Still cheaper than the wall
For now. While those trade schools aren't flooded by tens-of-millions-of-persons-workforce industries. There simply aren't enough of them and they aren't accessible enough to train that large of a workforce fast enough to not cause absolutely incredible disruptions to the economy.
And I absolutely agree, we have no other option while we try to establish a more efficient system or even spend an entire generation destroying the stigma associated with vocational training.
Well, that's not entirely accurate. The other option would be, of course, for the government to start saying 'we will pay you to go, right now, to a trade school and pick up a skill that's unlikely to be machinated' -- but that requires the government to own up to the possibility that such a thing could happen. Presently, said government is refusing to accept that climate change exists in a form other than observed local weather.

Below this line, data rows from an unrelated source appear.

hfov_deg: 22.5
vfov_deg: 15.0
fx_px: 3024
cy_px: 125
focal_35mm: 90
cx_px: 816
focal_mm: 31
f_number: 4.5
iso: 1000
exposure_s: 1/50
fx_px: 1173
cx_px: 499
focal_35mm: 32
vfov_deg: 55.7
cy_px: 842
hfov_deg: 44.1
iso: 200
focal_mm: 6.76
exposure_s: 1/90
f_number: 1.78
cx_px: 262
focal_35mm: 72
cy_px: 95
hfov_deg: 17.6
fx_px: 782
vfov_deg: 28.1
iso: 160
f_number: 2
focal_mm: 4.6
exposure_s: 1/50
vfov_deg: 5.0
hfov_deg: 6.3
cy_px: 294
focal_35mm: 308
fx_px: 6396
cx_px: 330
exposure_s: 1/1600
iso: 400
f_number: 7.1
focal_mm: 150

We could prevent the mass disruption by getting ahead of it and starting to get people trained now but of course we won't because 'the economy's doing great' and 'it's ridiculous to suggest that machines are going to cause massive disruptions to the economy'.
This is actually not true in my whole region.

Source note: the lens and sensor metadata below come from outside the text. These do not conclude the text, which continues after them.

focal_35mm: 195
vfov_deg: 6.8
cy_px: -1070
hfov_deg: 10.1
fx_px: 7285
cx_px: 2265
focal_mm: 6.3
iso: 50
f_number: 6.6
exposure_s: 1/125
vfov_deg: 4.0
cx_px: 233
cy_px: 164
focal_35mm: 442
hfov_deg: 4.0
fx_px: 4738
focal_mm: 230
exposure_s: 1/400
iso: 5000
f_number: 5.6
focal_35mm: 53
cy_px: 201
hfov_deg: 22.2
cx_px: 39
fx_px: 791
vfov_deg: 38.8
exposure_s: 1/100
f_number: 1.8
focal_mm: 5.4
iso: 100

In my county, the local trade school became a specialized high school where students in the county can go to instead of their local HS. Because of this, it is heavily focused on educating students there as oppose to any adult applicants.
In fact, the number of fields adults can apply to is reduced to only a handful compared to what students that enter at the age of 14 can learn.
And I can't apply to any other county's trade schools because either they have gone the same High School route, or the fees for "out of county students" is so enormous that it's not economically feasible. And in the rare case that they just don't have the right courses.
Trade schools are shit if you're well past your teenage years or early 20s. I know this because I thought it would be a way out of my shitty economic condition.